[Collected data]
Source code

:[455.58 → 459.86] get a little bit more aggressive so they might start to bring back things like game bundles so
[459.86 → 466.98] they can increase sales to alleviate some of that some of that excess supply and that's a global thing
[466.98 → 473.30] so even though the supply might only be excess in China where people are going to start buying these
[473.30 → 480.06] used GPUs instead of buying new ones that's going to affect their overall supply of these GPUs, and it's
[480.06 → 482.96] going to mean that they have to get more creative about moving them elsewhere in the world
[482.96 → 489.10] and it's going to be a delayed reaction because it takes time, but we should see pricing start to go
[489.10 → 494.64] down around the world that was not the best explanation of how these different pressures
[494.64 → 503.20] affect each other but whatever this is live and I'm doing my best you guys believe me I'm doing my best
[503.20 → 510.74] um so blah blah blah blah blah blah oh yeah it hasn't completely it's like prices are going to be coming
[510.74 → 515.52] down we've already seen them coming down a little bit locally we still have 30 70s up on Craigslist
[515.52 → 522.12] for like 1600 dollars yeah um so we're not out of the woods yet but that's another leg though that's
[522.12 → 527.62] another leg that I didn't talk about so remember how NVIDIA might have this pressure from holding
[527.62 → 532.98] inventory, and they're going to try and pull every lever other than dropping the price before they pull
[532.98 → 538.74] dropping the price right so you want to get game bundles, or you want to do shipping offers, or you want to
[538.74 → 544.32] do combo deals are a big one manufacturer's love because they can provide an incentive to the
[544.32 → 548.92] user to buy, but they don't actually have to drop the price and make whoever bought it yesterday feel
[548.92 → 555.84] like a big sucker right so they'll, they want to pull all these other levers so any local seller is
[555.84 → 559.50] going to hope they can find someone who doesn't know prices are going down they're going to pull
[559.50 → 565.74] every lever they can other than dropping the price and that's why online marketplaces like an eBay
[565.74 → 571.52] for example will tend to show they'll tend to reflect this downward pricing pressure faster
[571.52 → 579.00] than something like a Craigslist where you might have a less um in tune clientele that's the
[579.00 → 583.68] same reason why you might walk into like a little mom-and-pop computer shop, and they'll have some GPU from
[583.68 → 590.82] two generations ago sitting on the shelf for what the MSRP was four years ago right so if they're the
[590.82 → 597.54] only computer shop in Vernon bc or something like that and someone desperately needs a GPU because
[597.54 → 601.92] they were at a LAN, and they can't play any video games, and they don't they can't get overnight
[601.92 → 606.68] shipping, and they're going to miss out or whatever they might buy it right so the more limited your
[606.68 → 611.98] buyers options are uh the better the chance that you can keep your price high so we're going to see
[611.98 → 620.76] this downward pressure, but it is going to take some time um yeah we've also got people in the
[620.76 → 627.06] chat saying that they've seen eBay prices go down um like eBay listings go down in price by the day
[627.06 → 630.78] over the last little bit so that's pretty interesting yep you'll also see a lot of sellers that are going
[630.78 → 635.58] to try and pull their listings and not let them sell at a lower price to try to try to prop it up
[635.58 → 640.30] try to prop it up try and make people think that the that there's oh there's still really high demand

* _Work required_:
Return all of the data above word for word, keeping every line unchanged.

* _Response box_:
Source code

:[455.58 → 459.86] get a little bit more aggressive so they might start to bring back things like game bundles so
[459.86 → 466.98] they can increase sales to alleviate some of that some of that excess supply and that's a global thing
[466.98 → 473.30] so even though the supply might only be excess in China where people are going to start buying these
[473.30 → 480.06] used GPUs instead of buying new ones that's going to affect their overall supply of these GPUs, and it's
[480.06 → 482.96] going to mean that they have to get more creative about moving them elsewhere in the world
[482.96 → 489.10] and it's going to be a delayed reaction because it takes time, but we should see pricing start to go
[489.10 → 494.64] down around the world that was not the best explanation of how these different pressures
[494.64 → 503.20] affect each other but whatever this is live and I'm doing my best you guys believe me I'm doing my best
[503.20 → 510.74] um so blah blah blah blah blah blah oh yeah it hasn't completely it's like prices are going to be coming
[510.74 → 515.52] down we've already seen them coming down a little bit locally we still have 30 70s up on Craigslist
[515.52 → 522.12] for like 1600 dollars yeah um so we're not out of the woods yet but that's another leg though that's
[522.12 → 527.62] another leg that I didn't talk about so remember how NVIDIA might have this pressure from holding
[527.62 → 532.98] inventory, and they're going to try and pull every lever other than dropping the price before they pull
[532.98 → 538.74] dropping the price right so you want to get game bundles, or you want to do shipping offers, or you want to
[538.74 → 544.32] do combo deals are a big one manufacturer's love because they can provide an incentive to the
[544.32 → 548.92] user to buy, but they don't actually have to drop the price and make whoever bought it yesterday feel
[548.92 → 555.84] like a big sucker right so they'll, they want to pull all these other levers so any local seller is
[555.84 → 559.50] going to hope they can find someone who doesn't know prices are going down they're going to pull
[559.50 → 565.74] every lever they can other than dropping the price and that's why online marketplaces like an eBay
[565.74 → 571.52] for example will tend to show they'll tend to reflect this downward pricing pressure faster
[571.52 → 579.00] than something like a Craigslist where you might have a less um in tune clientele that's the
[579.00 → 583.68] same reason why you might walk into like a little mom-and-pop computer shop, and they'll have some GPU from
[583.68 → 590.82] two generations ago sitting on the shelf for what the MSRP was four years ago right so if they're the
[590.82 → 597.54] only computer shop in Vernon bc or something like that and someone desperately needs a GPU because
[597.54 → 601.92] they were at a LAN, and they can't play any video games, and they don't they can't get overnight
[601.92 → 606.68] shipping, and they're going to miss out or whatever they might buy it right so the more limited your
[606.68 → 611.98] buyers options are uh the better the chance that you can keep your price high so we're going to see
[611.98 → 620.76] this downward pressure, but it is going to take some time um yeah we've also got people in the
[620.76 → 627.06] chat saying that they've seen eBay prices go down um like eBay listings go down in price by the day
[627.06 → 630.78] over the last little bit so that's pretty interesting yep you'll also see a lot of sellers that are going
[630.78 → 635.58] to try and pull their listings and not let them sell at a lower price to try to try to prop it up
[635.58 → 640.30] try to prop it up try and make people think that the that there's oh there's still really high demand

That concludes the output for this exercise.